Development of the ARGS model using ensemble learning and identification of angiogenesis-associated independent prognostic factors. A Ensemble learning validation of ARGS prognostic power. B, C Nomogram performance evaluation. D Forest plot of multivariate Cox regression showing ARGS as independent risk factor.

Fig. 5

Functional enrichment analysis of BLCA samples derived from the ARGS model for high- and low-risk groups. A, B GSVA, GO, and KEGG analysis of prognostic genes. C Functional enrichment analysis of transcription factors associated with angiogenesis risk genes.

Fig. 6

The contribution of ARGS model to TME remodeling in BLCA and prediction of immunotherapy efficacy. (A) Immune functional activation status in angiogenesis-related high-immune and low-immune subtypes of BLCA. (B) The t-SNE sample distribution plots for different immune level subgroups. (C) The degree of TME reshaping, as well as the differences in immune scores and stromal scores, among different immune subgroups. (D) Evaluation of immune cell infiltration levels and their association with angiogenesis risk using seven immune cell algorithms. (E) The heatmap depicting the association between angiogenesis risk and the activation/blockade status of immune checkpoints. (F) The contribution of angiogenesis risk to the activation/inhibition of immune-related functions in the TME. (G) Boxplots illustrating the association between angiogenesis risk and C1-C6 immune subtypes in BLCA. (H) Calculating IPS to predict the efficacy of immunotherapy in different subgroups of BLCA patients. ^*P < 0.05, ^**P < 0.01, ^***P < 0.001.

Fig. 7

ARGS model evaluation of chemotherapy drug sensitivity in high-risk BLCA patients and screening of potential anti angiogenic therapy targets based on machine learning. (A) Drug library screening for sensitive chemotherapy drugs in high-risk group patients. (B) The small molecule compound STOCK1N-35,696 shows the most potential for anti-angiogenic treatment in BLCA. (C) The BATCH algorithm was used to remove batch effects from samples in different datasets.

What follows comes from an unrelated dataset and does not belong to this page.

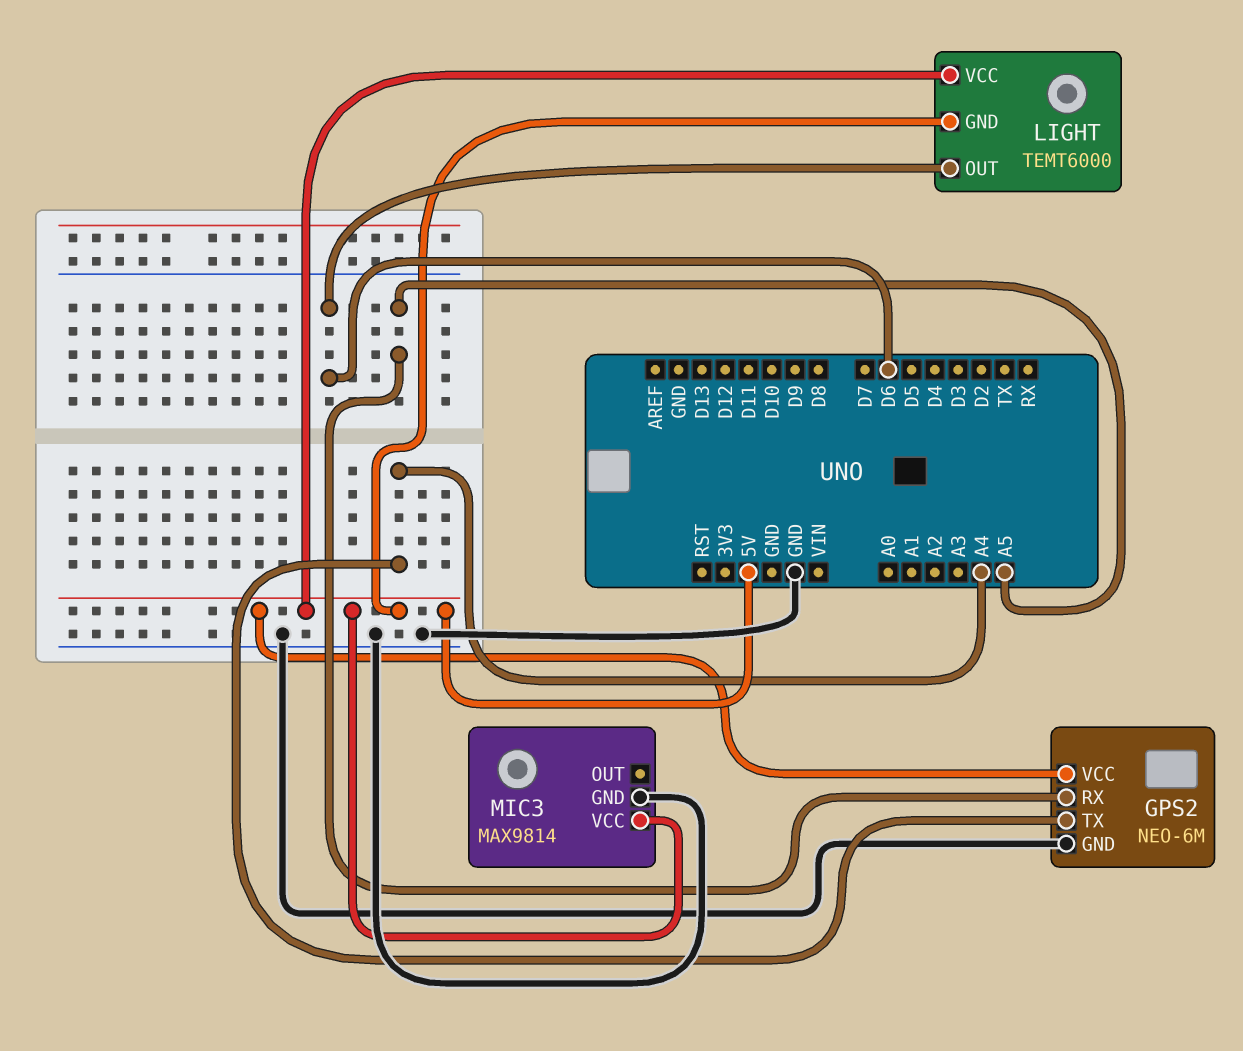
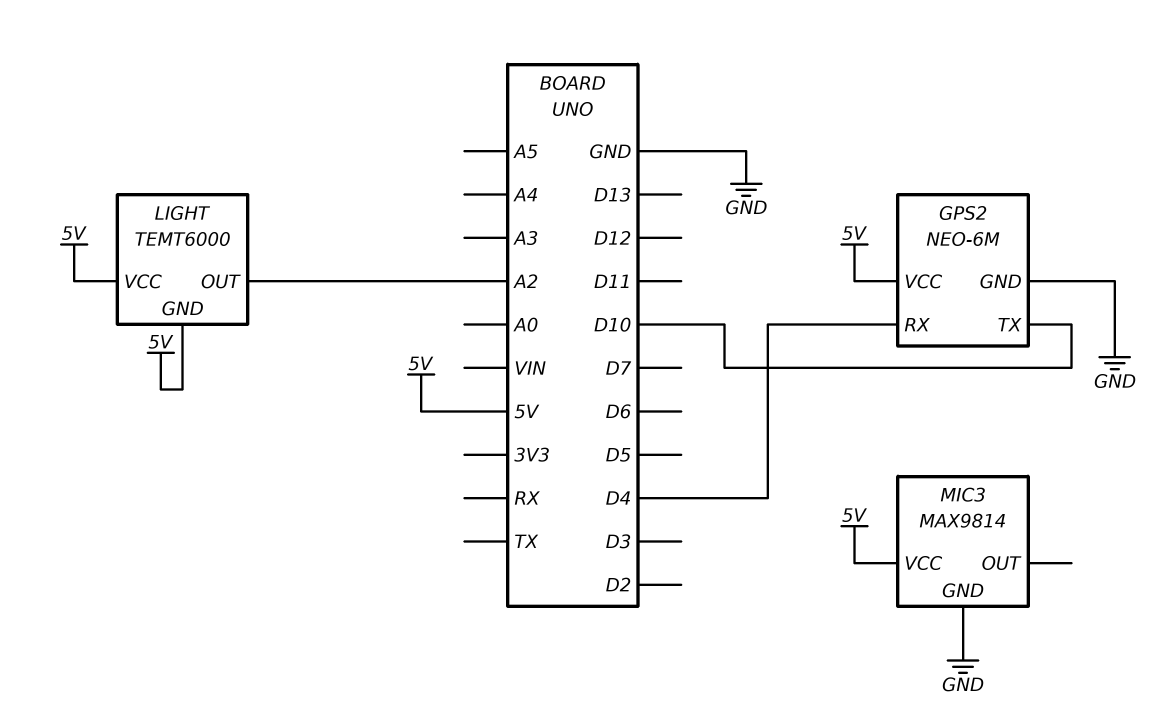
GPS2 pin RX: A5 -> D4
GPS2 pin TX: A4 -> D10
LIGHT pin OUT: D6 -> A2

D–G Integration of ML for the screening of biomarkers to evaluate the therapeutic efficacy of anti-angiogenic treatment in BLCA.

Fig. 8

Confirmation of biomarkers for evaluating the therapeutic efficacy of anti-angiogenic treatment and their functional analysis. (A) PCA analysis to examine the dispersion of samples after batch removal using the BATCH algorithm. (B) Venn diagram illustrating the genes with the highest potential to serve as biomarkers for evaluating treatment efficacy. C, D ROC models and AUC for the training and validation cohorts, as well as the model genes. E Violin plots depicting the expression level of model genes in the training and validation cohorts. F Functional enrichment analysis of biomarkers in BLCA using GSVA. *P < 0.05, **P < 0.01, ***P < 0.001.

Fig. 9

Screening and validation of novel anti-angiogenesis ADCs using AIDD technology. (A) Known pharmacophore receptor feature models for ADCs. (B) Homology modeling of the protein FN1’s tertiary structure and analysis of the existence of amino acid residue conformations as well as residue Chi1-Chi2 analysis. C, D Analysis of the rationality of the FN1 protein tertiary structure and Ramachandran plot of the protein model. E ADME property analysis of potential natural compounds targeting FN1 and anti-angiogenesis effects.